Tut Taylor Passes
We are saddened to report that legendary Dobro player Tut Taylor has passed. Learn more about Tut in our Traditional Artist Directory.
Here is a fitting tribute from The Tennessean:
Tut Taylor, “The Flatpickin' Dobro Man” who played on John Hartford's groundbreaking LP “Aereo-Plain” and helped open Nashville bluegrass hot spot The Old Time Pickin' Parlor in the early 1970s, died Thursday morning at the Wilkes Regional Medical Center in North Carolina. He was 91.
Robert Arthur Taylor, Sr. was born in Milledgeville, Ga., on Nov. 20, 1923. His parents reportedly paid the woman who delivered him in collard greens. He grew up in a musical family, and as a child he played the mandolin. He started learning how to play the Dobro in his early teens after hearing Bashful Brother Oswald play the instrument on the radio.

*Exercises:*
a – Answer these questions about the Tut Taylor tribute:
(i) In what medical center did Tut Taylor die?
(ii) In what town was he born?
(iii) What instrument did he play as a child?
b – Rewrite the Tut Taylor tribute starting at "Tut Taylor Passes" and ending at "on the radio.", switching "mandolin" to "banjo".
c – Continue the tribute to Tut Taylor from where it stops.

(Collected data)

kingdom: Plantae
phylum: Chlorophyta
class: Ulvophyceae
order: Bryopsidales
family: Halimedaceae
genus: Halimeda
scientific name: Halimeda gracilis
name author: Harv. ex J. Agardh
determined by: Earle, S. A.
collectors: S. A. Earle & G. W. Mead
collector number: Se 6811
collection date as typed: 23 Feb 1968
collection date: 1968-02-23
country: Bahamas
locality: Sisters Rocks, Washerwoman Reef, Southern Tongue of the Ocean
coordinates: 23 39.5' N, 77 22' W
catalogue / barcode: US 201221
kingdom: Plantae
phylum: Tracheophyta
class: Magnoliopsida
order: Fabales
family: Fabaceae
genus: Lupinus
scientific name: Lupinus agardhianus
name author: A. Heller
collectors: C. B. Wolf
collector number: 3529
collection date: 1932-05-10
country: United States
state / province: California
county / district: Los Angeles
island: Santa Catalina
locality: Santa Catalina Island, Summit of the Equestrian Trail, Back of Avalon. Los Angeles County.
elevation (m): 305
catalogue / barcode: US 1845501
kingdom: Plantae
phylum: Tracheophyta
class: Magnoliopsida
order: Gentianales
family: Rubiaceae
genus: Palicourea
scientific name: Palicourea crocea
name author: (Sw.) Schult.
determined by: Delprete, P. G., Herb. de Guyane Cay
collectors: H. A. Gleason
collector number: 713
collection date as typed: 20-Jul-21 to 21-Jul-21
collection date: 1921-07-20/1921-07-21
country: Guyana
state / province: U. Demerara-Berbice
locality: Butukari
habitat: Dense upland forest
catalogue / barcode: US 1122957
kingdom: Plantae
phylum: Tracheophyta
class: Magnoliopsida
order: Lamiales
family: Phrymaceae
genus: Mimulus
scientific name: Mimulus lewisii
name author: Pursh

*Results for the exercise:*
a –
(i) The Wilkes Regional Medical Center in North Carolina
(ii) Milledgeville, Ga.
(iii) The mandolin

b –
Tut Taylor Passes
We are saddened to report that legendary Dobro player Tut Taylor has passed. Learn more about Tut in our Traditional Artist Directory.
Here is a fitting tribute from The Tennessean:
Tut Taylor, “The Flatpickin' Dobro Man” who played on John Hartford's groundbreaking LP “Aereo-Plain” and helped open Nashville bluegrass hot spot The Old Time Pickin' Parlor in the early 1970s, died Thursday morning at the Wilkes Regional Medical Center in North Carolina. He was 91.
Robert Arthur Taylor, Sr. was born in Milledgeville, Ga., on Nov. 20, 1923. His parents reportedly paid the woman who delivered him in collard greens. He grew up in a musical family, and as a child he played the banjo. He started learning how to play the Dobro in his early teens after hearing Bashful Brother Oswald play the instrument on the radio.

c –
Unlike other Dobro players, who use fingerpicks, Mr. Taylor used a flatpick.
“He did everything different,” said longtime friend and Dobro virtuoso Jerry Douglas. “He held the bar in an unorthodox way and he used a flatpick, but he was a guy who could keep up (with other musicians). He could play all the rolls that three-fingered players would do, but with a flatpick.”